Late-Term Claims: California vs. Other States
The WCIRB then compared California late-term claims (20 to 30 years post-injury) to a similar national cohort from a 2013 National Council on Compensation Insurance (NCCI) study of 35 other states.3
Similarities were noted in several key areas:
- Similar demographics existed between the two groups, although California’s late-term claimants tended to be slightly older than their national counterparts, with 53 percent of California late-term claimants being 60 years old or older compared with 47 percent in the NCCI study.
- Similarities were seen regarding primary medical conditions by gender.
- The two groups were comparable regarding prescription drug usage.
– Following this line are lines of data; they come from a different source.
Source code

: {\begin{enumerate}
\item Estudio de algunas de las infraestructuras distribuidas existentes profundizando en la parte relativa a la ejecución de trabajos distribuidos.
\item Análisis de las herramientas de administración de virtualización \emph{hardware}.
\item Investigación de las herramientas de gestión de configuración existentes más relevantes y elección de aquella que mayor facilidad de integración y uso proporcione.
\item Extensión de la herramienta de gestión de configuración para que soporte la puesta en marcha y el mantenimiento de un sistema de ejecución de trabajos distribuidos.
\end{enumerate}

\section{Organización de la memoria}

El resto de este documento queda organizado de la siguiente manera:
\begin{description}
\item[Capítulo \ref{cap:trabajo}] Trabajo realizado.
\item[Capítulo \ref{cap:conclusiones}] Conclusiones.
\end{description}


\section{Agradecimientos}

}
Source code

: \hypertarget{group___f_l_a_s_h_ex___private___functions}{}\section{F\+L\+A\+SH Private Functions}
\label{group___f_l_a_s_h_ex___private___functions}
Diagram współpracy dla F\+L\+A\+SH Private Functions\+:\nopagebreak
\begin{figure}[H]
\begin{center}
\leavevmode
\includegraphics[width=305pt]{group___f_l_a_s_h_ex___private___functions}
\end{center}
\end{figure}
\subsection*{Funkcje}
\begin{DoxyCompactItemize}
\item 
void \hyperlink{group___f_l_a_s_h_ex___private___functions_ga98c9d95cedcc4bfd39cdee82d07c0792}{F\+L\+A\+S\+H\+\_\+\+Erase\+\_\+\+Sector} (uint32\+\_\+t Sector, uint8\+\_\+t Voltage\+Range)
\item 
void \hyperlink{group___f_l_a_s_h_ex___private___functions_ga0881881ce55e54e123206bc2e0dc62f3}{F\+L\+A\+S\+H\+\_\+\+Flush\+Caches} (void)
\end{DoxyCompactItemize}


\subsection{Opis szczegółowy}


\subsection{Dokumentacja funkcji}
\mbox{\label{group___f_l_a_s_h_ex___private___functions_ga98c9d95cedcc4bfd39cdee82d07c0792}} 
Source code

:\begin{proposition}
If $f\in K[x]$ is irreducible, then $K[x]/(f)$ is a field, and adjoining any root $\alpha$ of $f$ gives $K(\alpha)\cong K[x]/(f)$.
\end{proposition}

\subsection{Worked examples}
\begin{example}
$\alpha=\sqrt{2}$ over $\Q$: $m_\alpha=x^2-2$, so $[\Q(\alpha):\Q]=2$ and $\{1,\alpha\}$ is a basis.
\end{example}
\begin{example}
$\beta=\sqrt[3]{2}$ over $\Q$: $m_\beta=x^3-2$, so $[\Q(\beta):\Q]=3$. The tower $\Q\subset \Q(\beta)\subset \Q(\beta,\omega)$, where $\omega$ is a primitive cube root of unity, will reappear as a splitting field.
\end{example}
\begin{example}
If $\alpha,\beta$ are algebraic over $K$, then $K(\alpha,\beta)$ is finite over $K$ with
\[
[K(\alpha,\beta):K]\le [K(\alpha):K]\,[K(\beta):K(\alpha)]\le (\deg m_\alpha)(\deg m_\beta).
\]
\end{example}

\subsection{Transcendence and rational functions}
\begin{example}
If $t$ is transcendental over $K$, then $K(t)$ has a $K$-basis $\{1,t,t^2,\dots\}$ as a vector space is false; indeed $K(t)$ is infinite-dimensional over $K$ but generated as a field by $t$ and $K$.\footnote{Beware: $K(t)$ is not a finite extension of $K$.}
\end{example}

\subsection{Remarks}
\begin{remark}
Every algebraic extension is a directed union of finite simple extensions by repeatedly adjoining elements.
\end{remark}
With respect to the top ten prescribed drugs, the study noted that narcotics accounted for roughly 22 percent of drug costs in both California and the other states.
When the Dust Settles
The WCIRB’s alarming findings call to mind two long-standing claims mantras: “WC claims do not get better over time” and “The best case is a closed case.” The findings also drive home the very real and significant impact that prolonged WC claims are having on California claims payers. As the data demonstrates, open WC claims become far more expensive, complicated, and difficult to settle as they age.
This raises the important question of what claims payers (in and outside of California) can do to prevent claims from remaining open for long periods of time.
Here are a few thoughts to begin the discussion of how to improve the situation:
- Claims payers need a game plan from day one to prevent claims from spiraling out of control. Predictive analytics can play a vital role here, especially on newer claims. Over the past several years, tremendous strides in the areas of data and analytics have made predictive modeling more precise and more important than ever before.
- As the study indicates, drug costs are a main cost driver as claims age, and claims payers must examine this more closely. Some claims payers have developed in-house prescription programs to better manage drug costs. Private companies also offer prescription cost-containment services—ranging from simple review and recommendations to more involved approaches such as direct peer-to-peer intervention.
- Another important factor to consider is Medicare. Many older claims involve claimants who are now on Medicare—either due to age or through Social Security disability. This brings Medicare Set-Aside (MSA) issues into the equation, which some cite as preventing claim settlement in older or more complicated claims. However, parties are often too quick to write off settlement due to an MSA without first fully exploring (or understanding) what can be done to get the MSA into a reasonable range or what alternative options may be available.
This new WCIRB report is a cautionary tale, but steps can be taken to gain control. While 100 percent claim closure may not be possible in all instances, there is room for improvement when it comes to claims strategies to settle cases and prevent them from becoming permanent fixtures on the claims shelf.
1 The WCIRB is a licensed rating organization and the California Insurance Commissioner’s designated statistical agent. The WCIRB performs many functions, including collecting premium and loss data on every workers' compensation policy, examining policy documents, inspecting insured businesses, and conducting payroll and claims classification audits. More information on this important group can be obtained at www.wcirb.com.
2 G. Johnson, California Medical Payment Development Up to 30 Years Post-Injury, WCIRB, July 2015.
3 NCCI, Medical Services for Claims 20 or More Years Old, January 2013.